[Stored data]
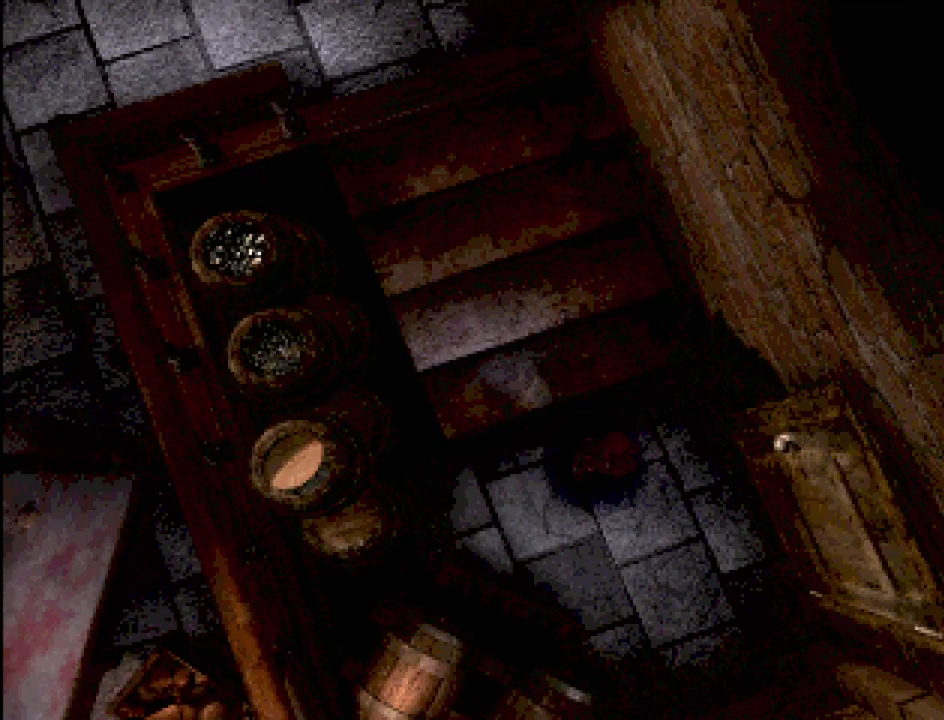
{"buttons": ["CROSS", "CIRCLE", "DPAD_RIGHT"], "events": [[267, "DPAD_DOWN", "up"], [300, "DPAD_DOWN", "down"], [500, "CROSS", "down"], [500, "DPAD_DOWN", "up"]]}
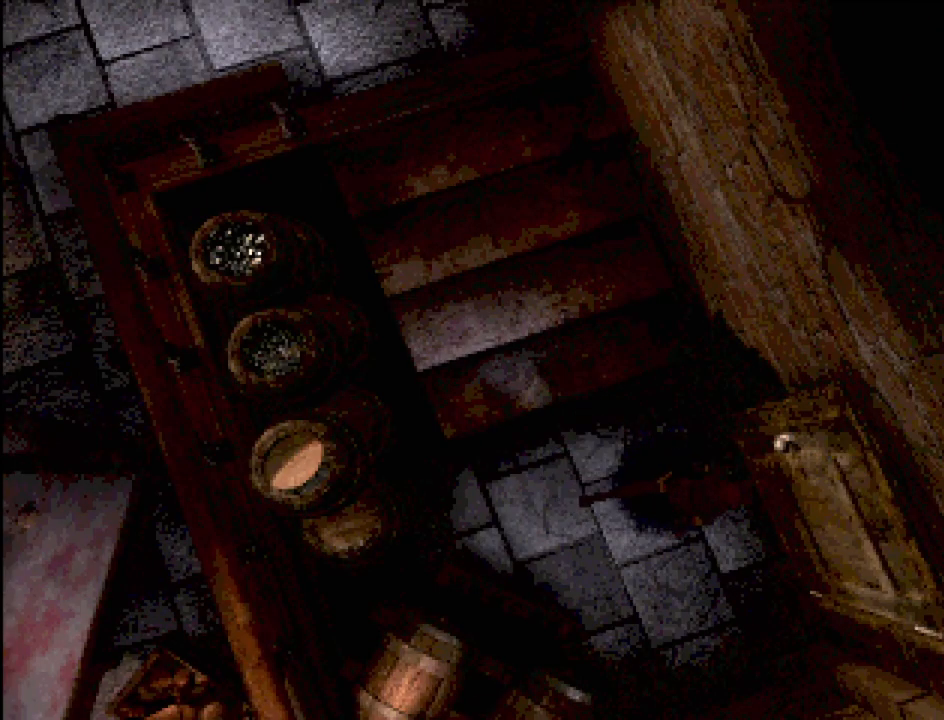
{"buttons": [], "events": [[133, "CROSS", "up"], [200, "DPAD_RIGHT", "up"], [217, "CIRCLE", "up"], [350, "CROSS", "down"], [467, "CROSS", "up"]]}
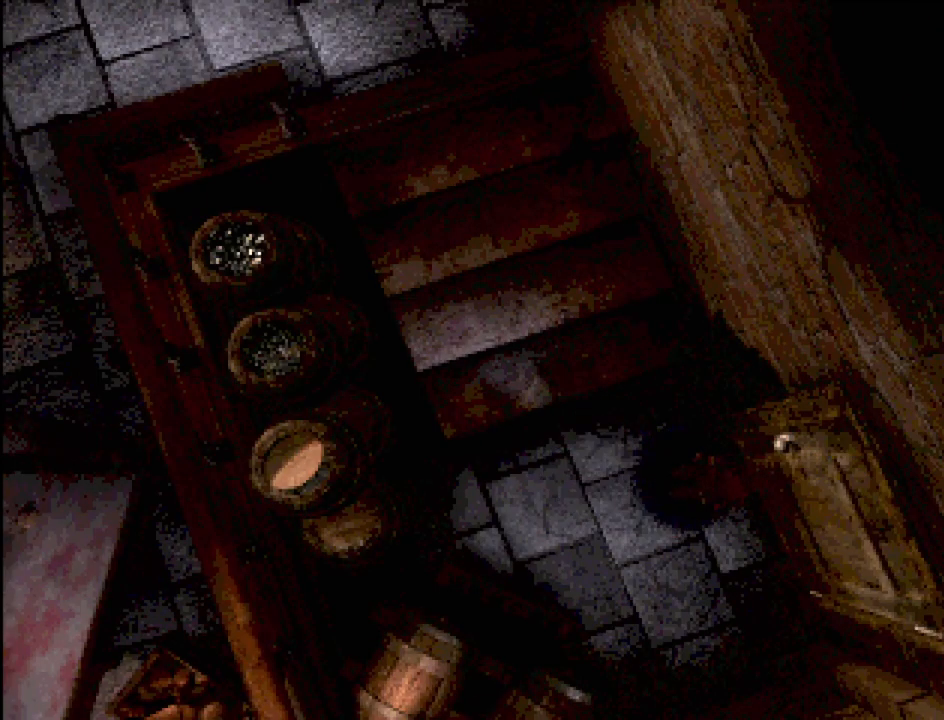
{"buttons": [], "events": []}
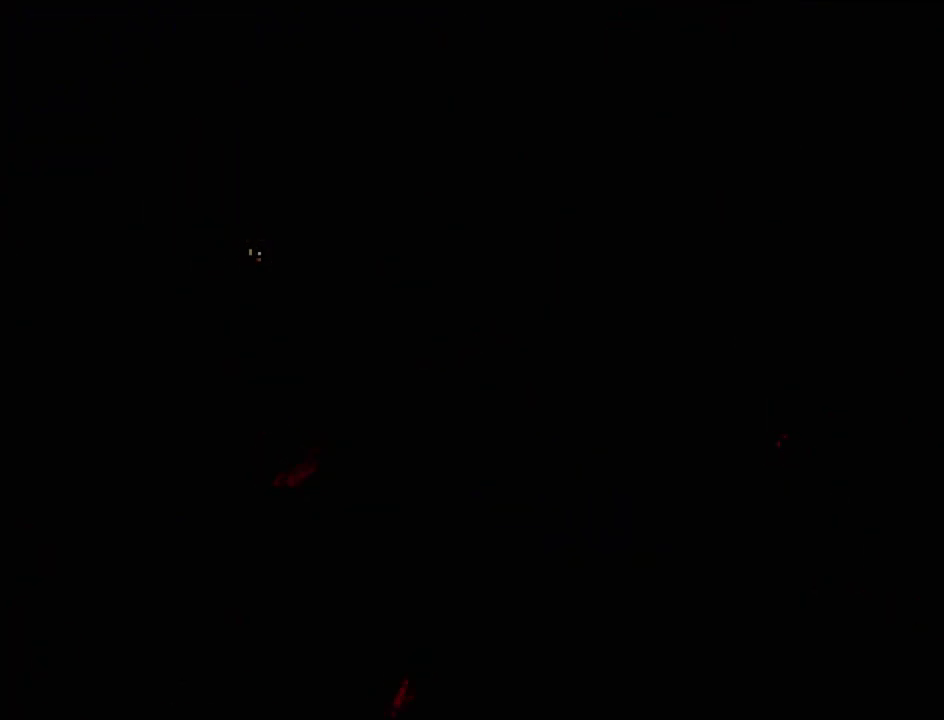
{"buttons": [], "events": []}
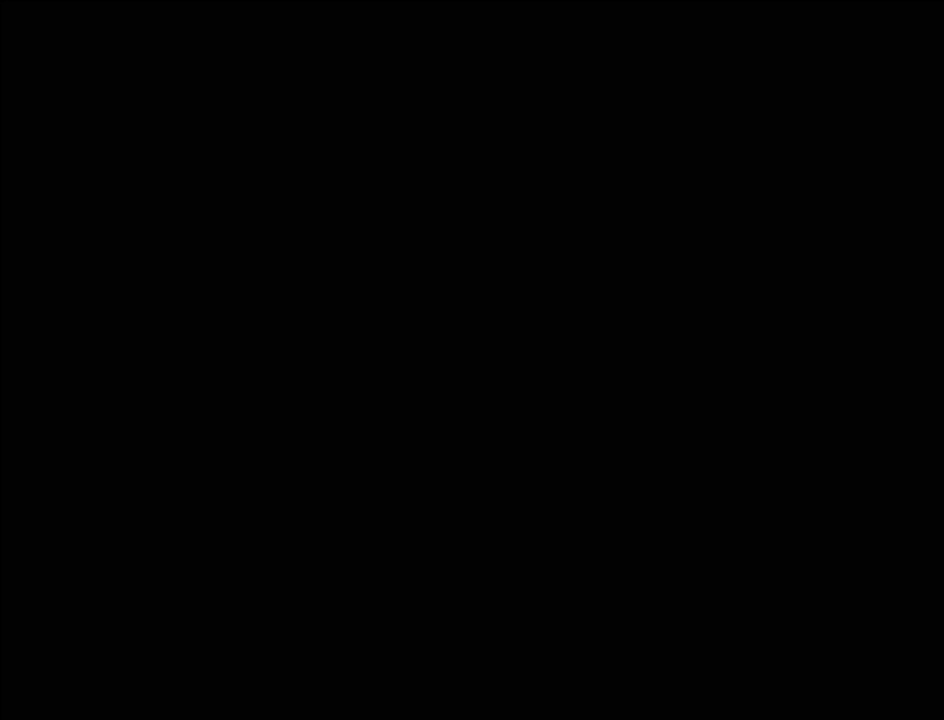
{"buttons": [], "events": []}
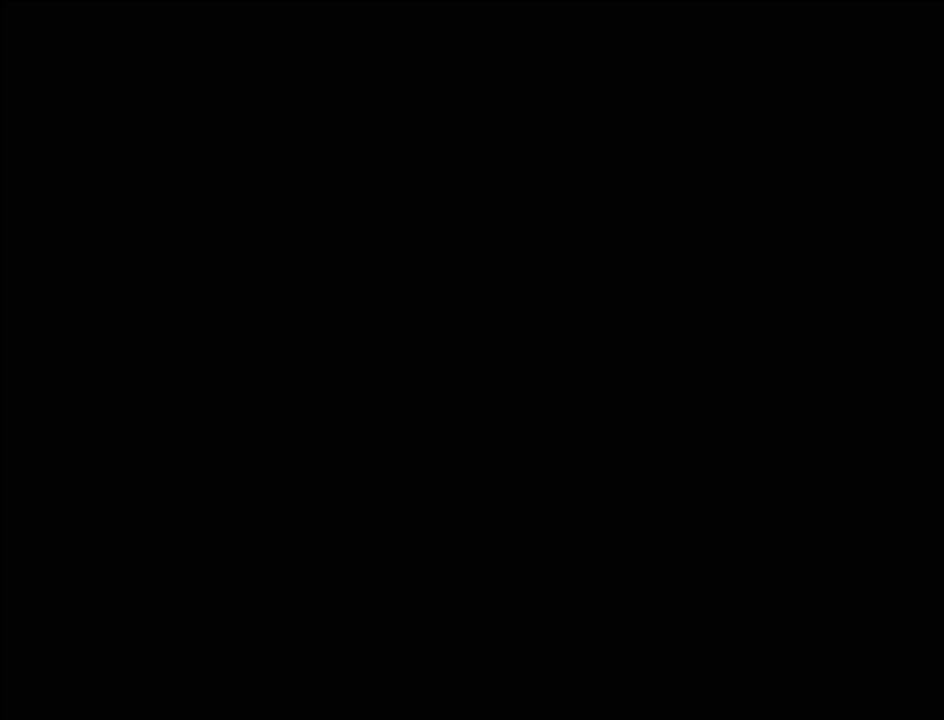
{"buttons": [], "events": []}
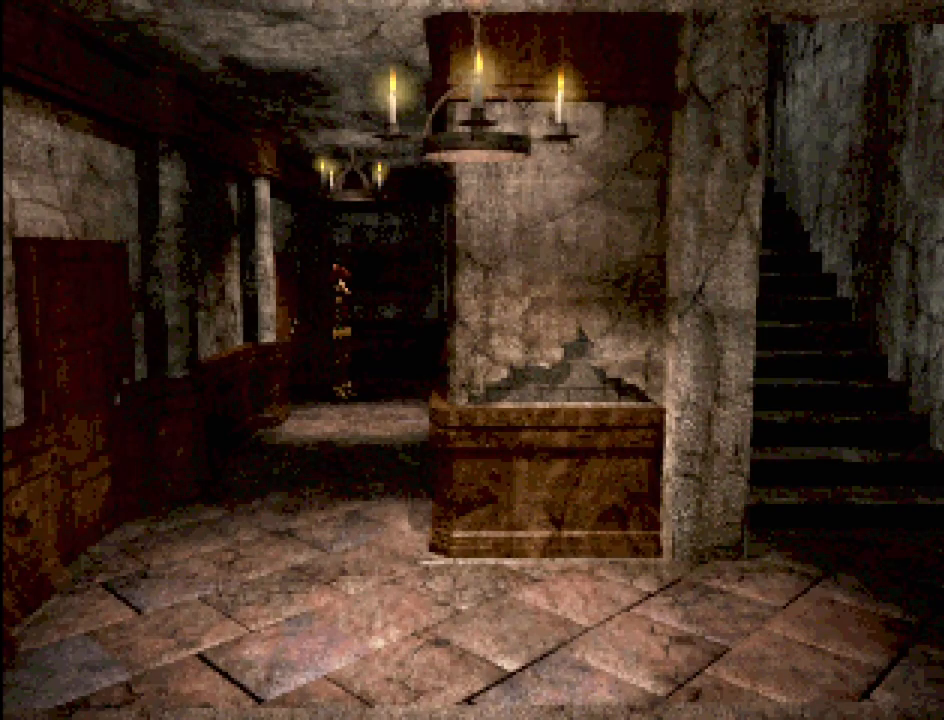
{"buttons": [], "events": []}
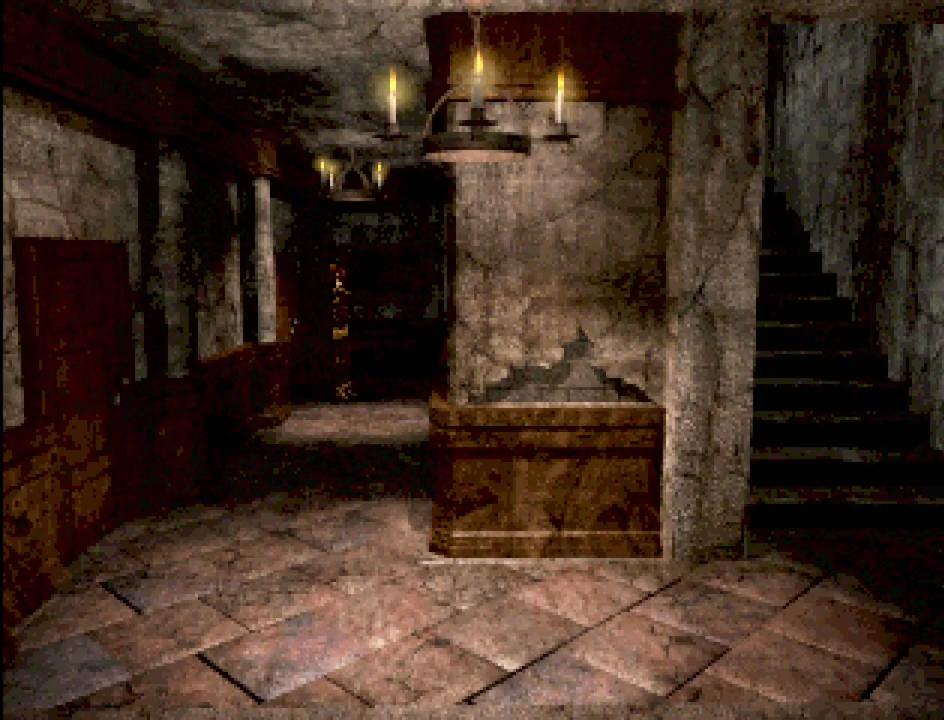
{"buttons": [], "events": []}
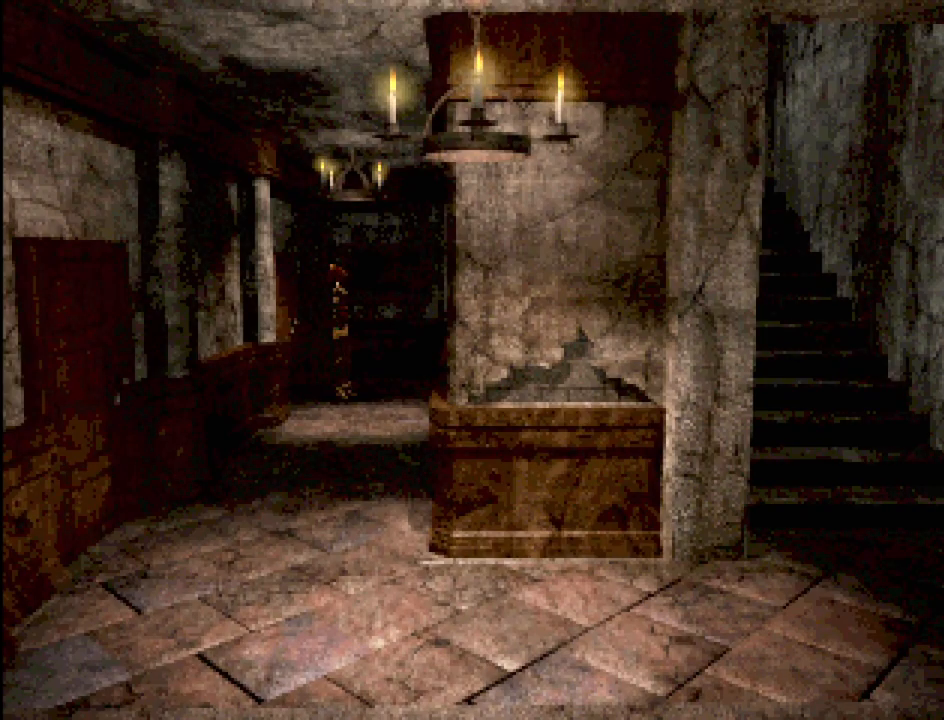
{"buttons": ["CIRCLE", "DPAD_DOWN"], "events": [[17, "DPAD_DOWN", "down"], [33, "CIRCLE", "down"], [67, "DPAD_RIGHT", "down"], [283, "DPAD_RIGHT", "up"]]}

> [Instructions to follow] Retype the data above exactly. Leave the pictures out.

> [Output of the task]
{"buttons": ["CROSS", "CIRCLE", "DPAD_RIGHT"], "events": [[267, "DPAD_DOWN", "up"], [300, "DPAD_DOWN", "down"], [500, "CROSS", "down"], [500, "DPAD_DOWN", "up"]]}
{"buttons": [], "events": [[133, "CROSS", "up"], [200, "DPAD_RIGHT", "up"], [217, "CIRCLE", "up"], [350, "CROSS", "down"], [467, "CROSS", "up"]]}
{"buttons": [], "events": []}
{"buttons": [], "events": []}
{"buttons": [], "events": []}
{"buttons": [], "events": []}
{"buttons": [], "events": []}
{"buttons": [], "events": []}
{"buttons": ["CIRCLE", "DPAD_DOWN"], "events": [[17, "DPAD_DOWN", "down"], [33, "CIRCLE", "down"], [67, "DPAD_RIGHT", "down"], [283, "DPAD_RIGHT", "up"]]}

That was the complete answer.